Vorliegender Text:

■ ■ ■ ■ ■

Das ist doch kein Vorbild: Ein Mädchen, das die Zeit umkehrt, nur um noch mehr Schulfächer besuchen zu können, als sie ohnehin schon in ihren übervollen Stundenplan gepackt hat. Man mag Hermine Granger mögen, aber das geht zu weit. Obwohl: Ein Zeitumkehrer, wie ihn Harry Potters beste Freundin um den Hals trägt, wäre sicherlich ein Verkaufsschlager. Denn was fehlt uns mehr als Zeit?!
Unser Leben ist zu einer Art Leistungssport geworden. Wir wollen ein möglichst perfektes Leben. Ständig arbeiten wir an uns, um noch schneller, effizienter, leistungsfähiger, einfach besser zu werden. Dauernd kämpfen wir darum, Arbeit, Freizeit, Partnerschaft und Familie ins Lot zu bringen. Dabei sollen wir dann auch noch gesünder und glücklicher sein als zuvor. Irgendwem gelingt das auch. Jedenfalls treffen wir immer wieder auf Leute, die davon schwärmen, wie zufrieden sie mit ihrem Leben sind. Andere allerdings brechen unter den gewaltigen Anforderungen zusammen. Der große Rest? Kämpft sich irgendwie durch. Nie war der Wunsch so groß, sich selbst zu verwirklichen.

■ ■ ■ ■ ■

Untersuchte Daten:
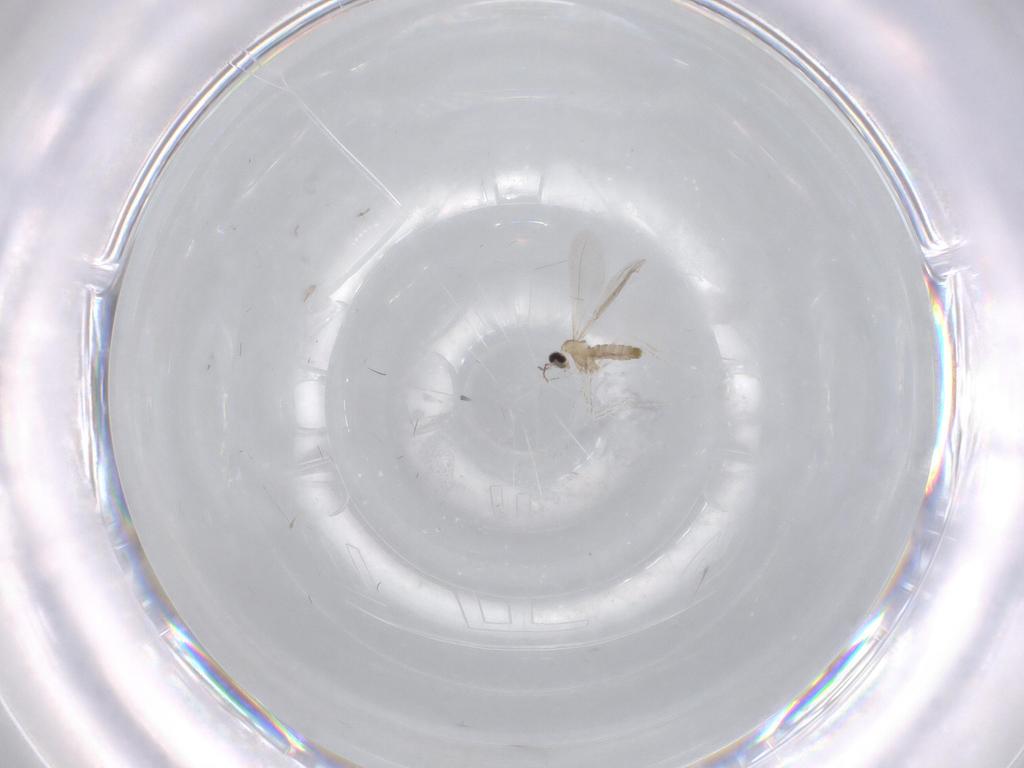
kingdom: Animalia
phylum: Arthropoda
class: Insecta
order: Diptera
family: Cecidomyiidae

■ ■ ■ ■ ■

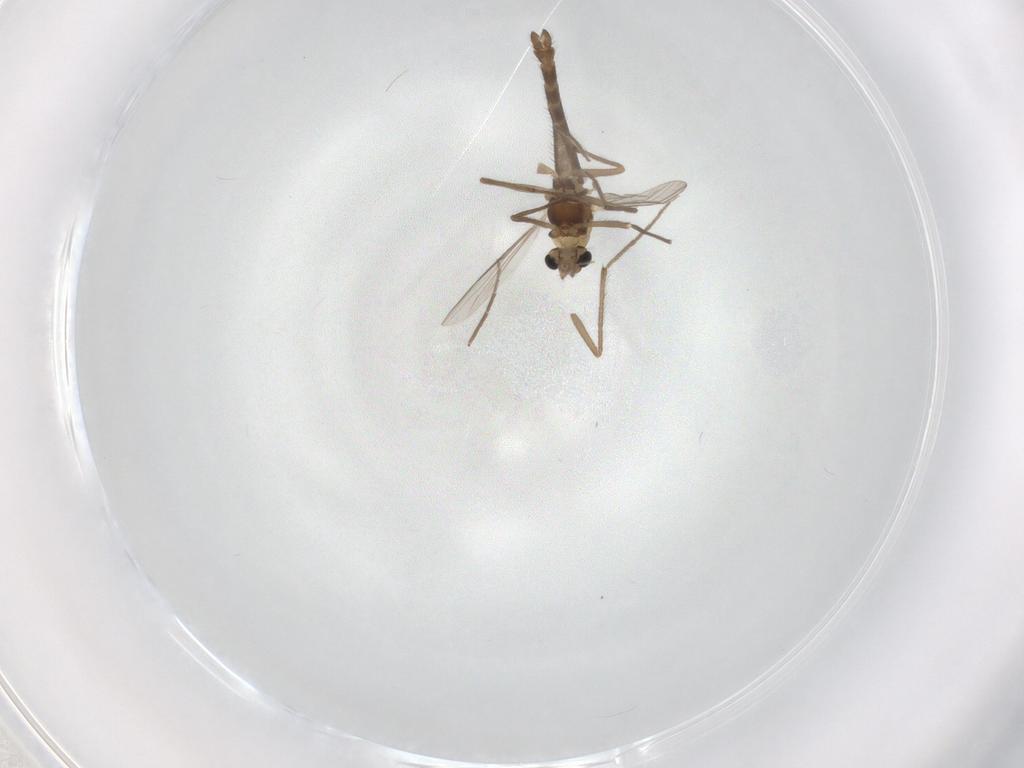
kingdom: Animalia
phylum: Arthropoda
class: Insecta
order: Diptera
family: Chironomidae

■ ■ ■ ■ ■

Material erkunden:
(1) Fassen Sie den Text über Zeit und Leistungsdruck in zwei Sätzen zusammen.
(2) Wozu kehrt Hermine Granger laut dem Text über Zeit und Leistungsdruck die Zeit um?
(3) Greifen Sie den Text über Zeit und Leistungsdruck nach dem Satz „Nie war der Wunsch so groß, sich selbst zu verwirklichen.“ auf und schreiben Sie ihn weiter.

Antworten nach Nummer:
(1) Ausgehend von Hermine Grangers Zeitumkehrer fragt der Text, was uns mehr fehle als Zeit. Er beschreibt das Leben als eine Art Leistungssport, in dem wir ständig an uns arbeiten und Arbeit, Freizeit, Partnerschaft und Familie ins Lot bringen wollen: Manche schwärmen von ihrer Zufriedenheit, andere brechen zusammen, und der große Rest kämpft sich irgendwie durch.

(2) Um noch mehr Schulfächer besuchen zu können.

(3)
Wie konnte es dazu kommen? ZEIT ONLINE geht dieser Frage in der Themenwoche „Perfektes Leben“ nach. Sieben Autoren haben versucht, das Geröll aus Therapeuten-, Soziologen- und Psychologensprech zur Seite zu räumen, das die Debatte beherrscht. Dahinter fanden sie ein Bündel von Idealen, die unsere Gesellschaft prägen. Sie etablieren Normen, denen wir folgen, oftmals ohne uns ihrer bewusst zu sein: die ideale Kindheit; die romantische Liebe; Berufung; Selbstoptimierung; Pflichtbewusstsein; Leidenschaft; Genügsamkeit.
Alle diese Begriffe entwerfen Muster einer vollkommenen Welt. Doch wer sie zu erreichen sucht, gerät schnell in eine Falle. Der Zeitgeist hat uns eingebläut, dass wir alles erreichen können, wenn wir uns nur genug anstrengen. Bei Idealen ist das jedoch unmöglich. Zumal sie nicht alle zueinander passen. Einige arbeiten sogar gegeneinander. Wir müssen uns deshalb damit auseinandersetzen, welche Hoheit über unsere Lebensgestaltung wir diesen Idealen zugestehen. Sieben Texte sollen entschlüsseln, wie sie uns antreiben, herausfordern, überfordern. Und wie wir lernen können, angemessen mit ihnen umzugehen.